TC alumnus Bill Wicker

    When Bill Wicker was 17, he didn’t have a typical after-school job. Instead of groceries to bag, and instead of burgers to flip, Wicker had obituaries to write.

In the early ‘70s, Wicker said, the Texarkana Gazette had a longstanding tradition of hiring the Texas High School newspaper editor while the editor was still in high school.

“We all got to write a column—there was a column from Liberty-Eylau, Texas High and Arkansas High,” he said. “That morphed into a full-time job as a copy boy. Basically, I wrote obituaries and I wrote the weather. Not very sexy, but everybody starts somewhere.”

There’s an old saying about the newspaper business: “If a man ever gets printer’s ink on his hands, he never gets it off.” Wicker agrees. When he graduated from Texas High, he could have gone to a four-year university, but his gig at the Gazette led him to Texarkana College.

“It was a very easy choice for me,” he said. “It allowed me to continue my education and start my collegiate career while at the same time continuing to work full-time at a medium-sized daily newspaper. That’s something I would never have been able to do if I went off to university elsewhere.”

Wicker said that stands out as one of the biggest benefits of starting at TC.

Bill Wicker | 1975 TC Yearbook

“As I think back on the many benefits of attending TC, that stands out as the most important for me, and I assume for a lot of other women and men and Texarkana who are still working,” he said. “It allows them to advance their professions and careers and, frankly, to make some money to pay for life while at the same time getting a quality education and growing academically.”

When you flip through the 1975 and 1975 TC yearbooks, you get the sense that Wicker took full advantage of his opportunity to grow academically. Like his older sister Mary, Bill was editor of the TC Campus News. He was active in Phi Theta Kappa and Young Democrats and served on the yearbook staff. His sophomore year, he was chosen as one of the sophomore class favorites. He served as Freshman and Sophomore Vice President, and he landed a regular spot on the President’s List. And while he was doing all of that, he also worked the police beat at the Texarkana Gazette, covering drownings, knifings, fires and car accidents.

So when Wicker finished at TC, he’d gotten everything he could out of his time here.

“When I graduated from TC, I’d kind of topped out,” he said. “I had to move on from there. That’s when I transferred to the University of Texas at Austin and finished my last two years.”

For Wicker, the transition from the Texarkana Gazette and TC Campus News to UT’s Daily Texan was a natural one. He said he chose UT Austin because of its robust journalism program.

“Their College of Communication was nationally ranked,” he said. “The Daily Texan almost annually was voted the best collegiate newspaper in the nation. I wanted to go to UT because of the College of Communication’s reputation and because of the people who went there ahead of me who I knew, respected and liked.”

• **Record set**:
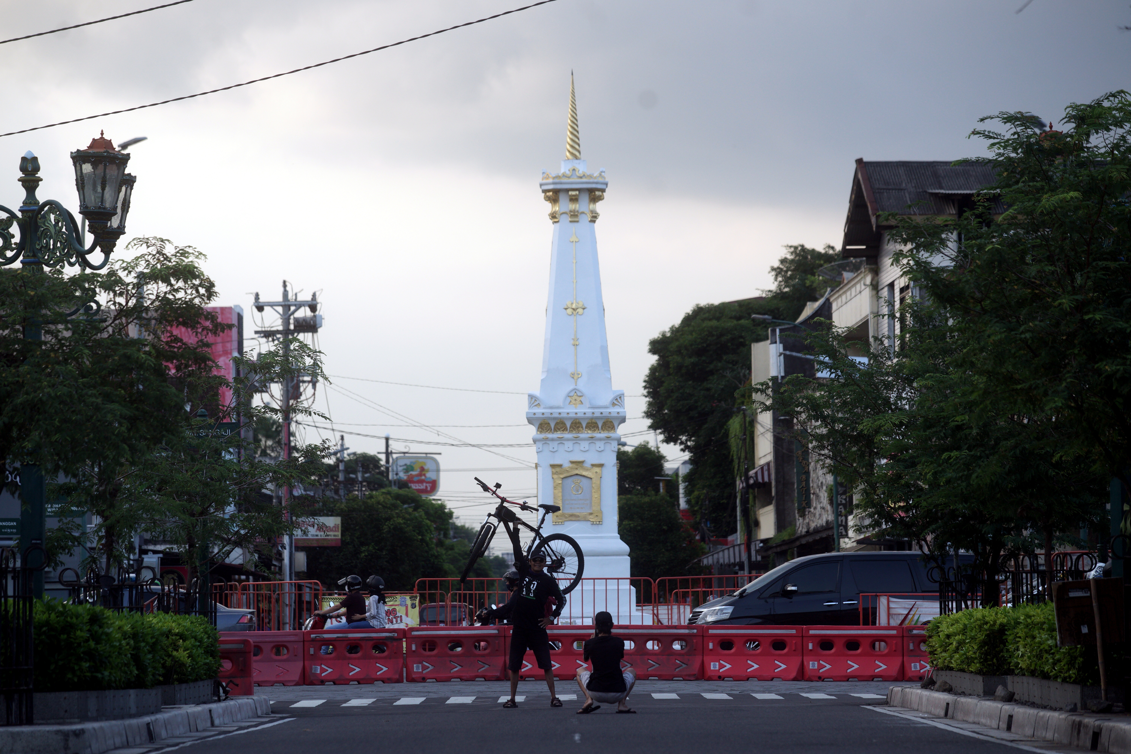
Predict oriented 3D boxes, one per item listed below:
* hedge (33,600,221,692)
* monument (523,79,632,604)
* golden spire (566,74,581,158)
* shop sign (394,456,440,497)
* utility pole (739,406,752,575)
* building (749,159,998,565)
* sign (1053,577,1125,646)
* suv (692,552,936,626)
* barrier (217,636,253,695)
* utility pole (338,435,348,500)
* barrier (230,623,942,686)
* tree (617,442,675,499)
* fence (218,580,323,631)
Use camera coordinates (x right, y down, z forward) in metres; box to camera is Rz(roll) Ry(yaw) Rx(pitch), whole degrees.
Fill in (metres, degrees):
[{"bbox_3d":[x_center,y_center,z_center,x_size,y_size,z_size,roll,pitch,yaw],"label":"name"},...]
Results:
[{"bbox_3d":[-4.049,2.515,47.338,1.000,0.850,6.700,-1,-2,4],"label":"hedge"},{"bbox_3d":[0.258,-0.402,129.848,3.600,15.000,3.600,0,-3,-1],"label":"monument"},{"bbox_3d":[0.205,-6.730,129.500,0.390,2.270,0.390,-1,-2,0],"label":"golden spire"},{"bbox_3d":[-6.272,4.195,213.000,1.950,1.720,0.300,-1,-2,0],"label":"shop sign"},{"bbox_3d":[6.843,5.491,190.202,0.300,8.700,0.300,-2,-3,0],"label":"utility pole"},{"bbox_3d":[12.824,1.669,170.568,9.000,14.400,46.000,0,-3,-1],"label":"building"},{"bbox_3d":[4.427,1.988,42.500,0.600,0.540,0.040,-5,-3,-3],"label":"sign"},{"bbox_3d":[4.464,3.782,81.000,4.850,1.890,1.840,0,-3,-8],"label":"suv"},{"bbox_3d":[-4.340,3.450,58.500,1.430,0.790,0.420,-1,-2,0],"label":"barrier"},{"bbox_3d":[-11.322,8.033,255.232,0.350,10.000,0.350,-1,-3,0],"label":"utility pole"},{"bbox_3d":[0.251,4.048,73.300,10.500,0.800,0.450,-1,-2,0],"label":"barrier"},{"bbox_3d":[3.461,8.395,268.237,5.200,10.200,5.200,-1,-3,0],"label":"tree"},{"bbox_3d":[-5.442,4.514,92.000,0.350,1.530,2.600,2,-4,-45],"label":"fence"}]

==

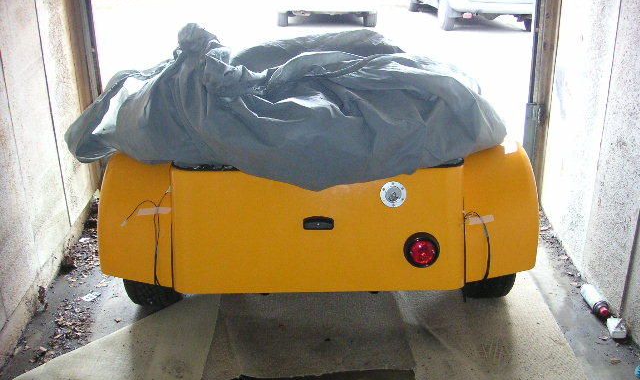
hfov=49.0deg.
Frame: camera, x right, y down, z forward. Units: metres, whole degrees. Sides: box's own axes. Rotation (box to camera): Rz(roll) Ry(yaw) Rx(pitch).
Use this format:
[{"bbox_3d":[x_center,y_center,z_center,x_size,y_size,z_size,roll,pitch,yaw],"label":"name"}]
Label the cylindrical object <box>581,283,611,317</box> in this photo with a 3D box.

• **Assignment A**: Name every kind of event that the profile of Bill Wicker says he covered on the police beat at the Texarkana Gazette.
• **Assignment B**: Continue the profile of TC alumnus Bill Wicker from the point where it ends.

• **Written reply A**: Drownings, knifings, fires, car accidents

• **Written reply B**:
Wicker said that while he wrote hundreds of stories during his time at the Gazette, he didn’t write as many for the Daily Texan, but what he did write was memorable. One of his favorite assignments involved spending three nights with the Border Petrol in Nuevo Laredo to learn how they spotted drug smugglers crossing the border into Texas.

“I learned how they would look under the hood of a car to see if there were finger prints on any of the engine parts, and how they would watch for eye movement and eye contact,” he said. “It was fascinating for me.”

As Wicker finished his bachelor’s degree at UT Austin, he started thinking about his next move.

“I was planning to move to Honduras and live with an uncle who managed a banana plantation for Chiquita Banana,” he said. “I was going to live with him for six months or a year and pick bananas and learn Spanish.”

But Wicker’s college professors had other ideas for him. Each summer, Shell Oil allowed the UT Austin’s College of Communications to choose an intern to work in their Houston office. Wicker decided to delay his Honduras trip for a few months and give the internship a chance.

“For five years I’d been the reporter asking the questions, so I thought it would be interesting to be on the other end of the phone, answering questions for the news media,” he said.

Wicker never made it to the banana plantation. For the next seven years, he worked in communications for Shell Oil in Houston and in Los Angeles, minus a two-year leave of absence to earn his master’s degree at Edinburgh University in Scotland. From there, he went on to spend a decade working for Phillips Petroleum Company in Bartlesville, Oklahoma, which included communicating with the media during the 1989 Phillips chemical plant explosion and fire that resulted in 25 deaths. Then, during the Clinton administration, Wicker was appointed as a press officer with the Department of Energy. When his appointment ended, he spent 12 years working for the U.S. Senate as communications director for the Committee on Energy & Natural Resources. The Obama administration tapped him as a senior media strategist for the Department of Energy’s Office of Energy Efficiency & Renewable Energy in 2013, and he will soon be transitioning out of that role. Wicker said that for his next move, he’s considering pursuing humanitarian work after he spends some time traveling.

Each of Wicker’s job roles have involved media relations, press relations and working with journalists.

“I tell my friends that I’ve been fortunate in the sense that I’ve been able to do what I’ve enjoyed the most,” he said. “It’s the only thing, frankly, I know how to do. It’s the only thing that I’ve ever done. It’s the only thing I’ve ever wanted to do. I’ve been able to work an entire career from age 16 or 17 in Texarkana up until what I’m doing today.”

Wicker has watched the communication field grow from traditional media outlets to include digital strategy and digital media, but he said that there is one thing that hasn’t changed: good communicators must be good writers.

“When they’re talking about what classes to take in college, you can never go wrong taking writing classes or communications classes,” he said. “These are words you’ll never hear: ‘I like this person for this job, but she just communicates and writes too well.’ You’re going to have a lot of these various social media platforms, and they’re going to come and go, but good writing will never go away. Good writing will never let you down. It is very utilitarian. You can use good writing in almost any profession, almost any degree field. If you’re a strong writer, that’s always going to be a huge asset.”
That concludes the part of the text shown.